Content starts

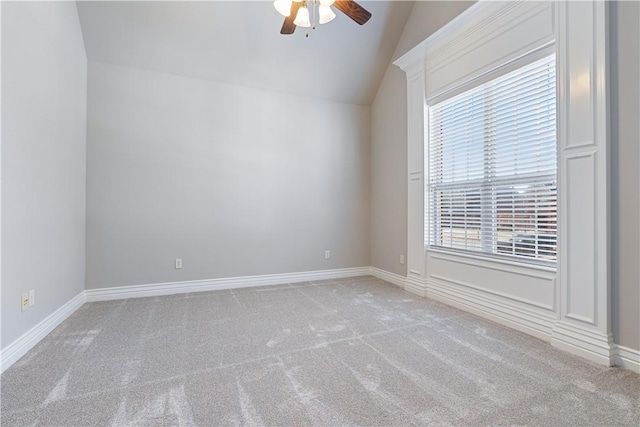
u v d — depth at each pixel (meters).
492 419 1.48
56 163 2.67
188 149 3.78
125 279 3.53
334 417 1.50
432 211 3.58
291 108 4.30
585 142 2.08
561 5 2.20
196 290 3.82
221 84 3.93
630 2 1.91
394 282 4.21
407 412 1.53
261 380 1.82
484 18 2.82
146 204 3.60
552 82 2.37
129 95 3.53
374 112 4.68
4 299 1.95
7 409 1.55
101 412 1.53
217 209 3.92
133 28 3.29
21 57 2.13
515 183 2.66
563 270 2.22
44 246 2.46
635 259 1.92
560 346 2.21
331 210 4.55
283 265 4.27
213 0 3.26
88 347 2.26
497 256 2.82
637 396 1.65
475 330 2.57
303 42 3.81
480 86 2.95
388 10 3.79
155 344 2.31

Content ends

*Exercise directions*:
Each record above should be duplicated word for word, with no pictures included.

*Written solution*:
u v d — depth at each pixel (meters).
492 419 1.48
56 163 2.67
188 149 3.78
125 279 3.53
334 417 1.50
432 211 3.58
291 108 4.30
585 142 2.08
561 5 2.20
196 290 3.82
221 84 3.93
630 2 1.91
394 282 4.21
407 412 1.53
261 380 1.82
484 18 2.82
146 204 3.60
552 82 2.37
129 95 3.53
374 112 4.68
4 299 1.95
7 409 1.55
101 412 1.53
217 209 3.92
133 28 3.29
21 57 2.13
515 183 2.66
563 270 2.22
44 246 2.46
635 259 1.92
560 346 2.21
331 210 4.55
283 265 4.27
213 0 3.26
88 347 2.26
497 256 2.82
637 396 1.65
475 330 2.57
303 42 3.81
480 86 2.95
388 10 3.79
155 344 2.31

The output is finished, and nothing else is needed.